## Web Scraping Approach

A web scraping process aimed at collecting news articles from an online platform is performed. 3 libraries were used to carry out our web scraping process.

- `requests`: Retrieving web page content.(Python Software Foundation, n.d.)
- `BeautifulSoup`: Parsing and navigating the HTML structure of these pages for data extraction.(Mitchell & Richardson, n.d.)
- `pandas`: To structure the scraped information into a format ready for further analysis. (McKinney, n.d.)

Our extraction focuses on the articles titles and their main textual content, from a carefully chosen list of URLs. This required a process of identifying and extracting HTML elements known to house the title and body text, which were then compiled into a coherent dataset. This approach not only made the data collection process efficient for our needs but also helped the consistency and accuracy of the data prepared for analysis.

## Data storage for further analysis

After successfully scraping and organizing the data, it is stored in a pickle file named `aljazeera_articles.pkl`. This step allowed us to keep a stable and easily accessible dataset for further analysis, obviating the need to redo the scraping process. Opting for a pickle file as the storage medium was particularly advantageous due to its capacity to store Python objects, thereby maintaining the integrity of the data's structure and content. 


In [15]:
import requests
from bs4 import BeautifulSoup
import pandas as pd

def scrape_article(url):
    try:
        response = requests.get(url)
        response.raise_for_status()  # Raise an exception for non-200 status codes

        soup = BeautifulSoup(response.content, 'html.parser')

        title_element = soup.find('h1')  # Assuming the article title is wrapped in an 'h1' tag
        title = title_element.text.strip() if title_element else 'Article Title Not Found'

        content_element = soup.find('div', class_='caas-body')  # Assuming this class for article content
        if content_element:
            paragraphs = content_element.find_all('p')

Extracted page text data

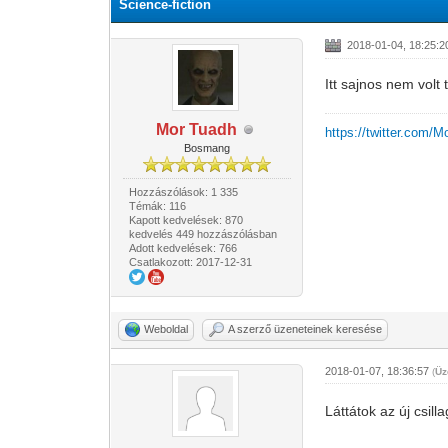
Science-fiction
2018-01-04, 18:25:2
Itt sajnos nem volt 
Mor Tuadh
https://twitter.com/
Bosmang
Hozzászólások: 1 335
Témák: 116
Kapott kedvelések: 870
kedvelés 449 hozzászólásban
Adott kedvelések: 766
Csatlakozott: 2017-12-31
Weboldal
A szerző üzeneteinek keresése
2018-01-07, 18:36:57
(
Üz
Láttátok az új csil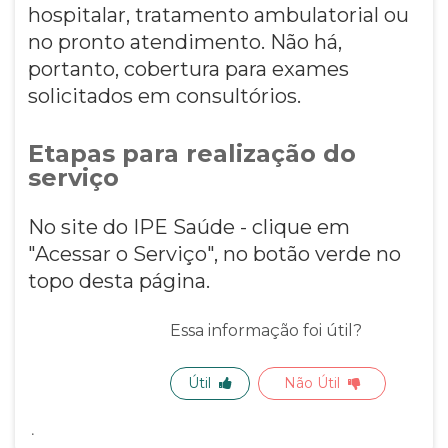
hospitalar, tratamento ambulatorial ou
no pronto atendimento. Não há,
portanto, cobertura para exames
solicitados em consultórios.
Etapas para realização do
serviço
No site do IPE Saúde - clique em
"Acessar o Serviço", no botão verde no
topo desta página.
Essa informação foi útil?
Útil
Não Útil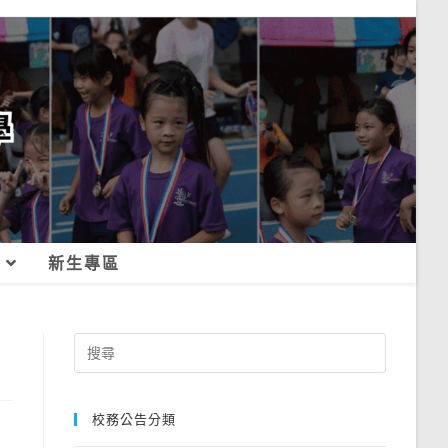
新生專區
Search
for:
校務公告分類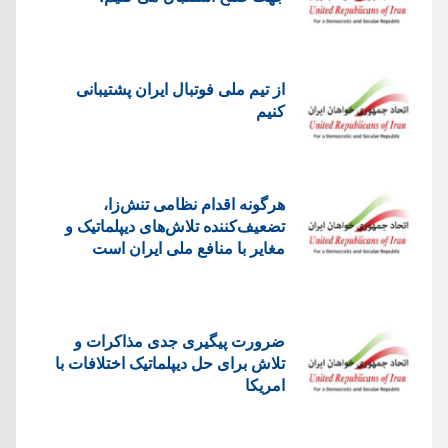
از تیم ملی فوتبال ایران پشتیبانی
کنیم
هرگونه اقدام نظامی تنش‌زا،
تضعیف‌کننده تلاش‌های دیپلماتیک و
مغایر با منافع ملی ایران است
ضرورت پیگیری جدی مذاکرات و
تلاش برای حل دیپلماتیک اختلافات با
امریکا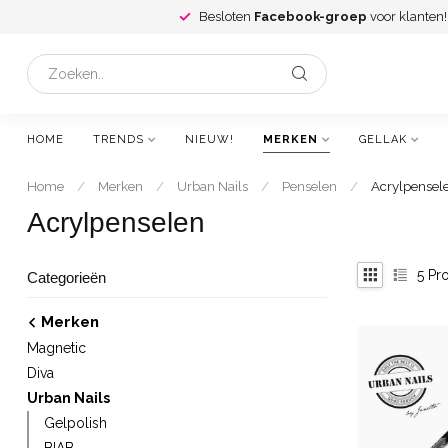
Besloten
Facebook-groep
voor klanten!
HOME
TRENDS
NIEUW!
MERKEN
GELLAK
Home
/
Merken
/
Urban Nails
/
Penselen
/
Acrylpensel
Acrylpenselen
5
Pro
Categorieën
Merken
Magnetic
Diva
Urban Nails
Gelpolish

--

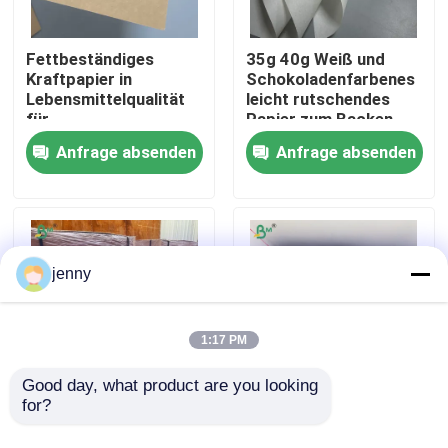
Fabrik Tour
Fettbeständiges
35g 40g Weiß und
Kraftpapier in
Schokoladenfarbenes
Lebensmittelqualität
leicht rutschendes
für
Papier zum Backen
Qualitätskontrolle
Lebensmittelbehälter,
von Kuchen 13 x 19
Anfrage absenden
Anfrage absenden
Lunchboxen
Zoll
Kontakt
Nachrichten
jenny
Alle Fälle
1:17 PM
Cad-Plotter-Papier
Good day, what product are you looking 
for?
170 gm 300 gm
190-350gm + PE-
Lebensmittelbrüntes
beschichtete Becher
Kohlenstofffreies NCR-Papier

JOB A: According to the web scraping text, what is the name of the pickle file that stores the scraped data?
JOB B: Rewrite the paragraph of the web scraping text that begins "After successfully scraping and organizing the data" as a short list, keeping its main facts.
The records are separate material and are not part of the web scraping text.

TASK RESPONSE A: `aljazeera_articles.pkl`

TASK RESPONSE B:
- Once scraped and organized, the data is saved in a pickle file named `aljazeera_articles.pkl`.
- This keeps the dataset stable and easy to reach for further analysis, so the scraping doesn't have to be redone.
- A pickle file was chosen because it can store Python objects, which keeps the data's structure and content intact.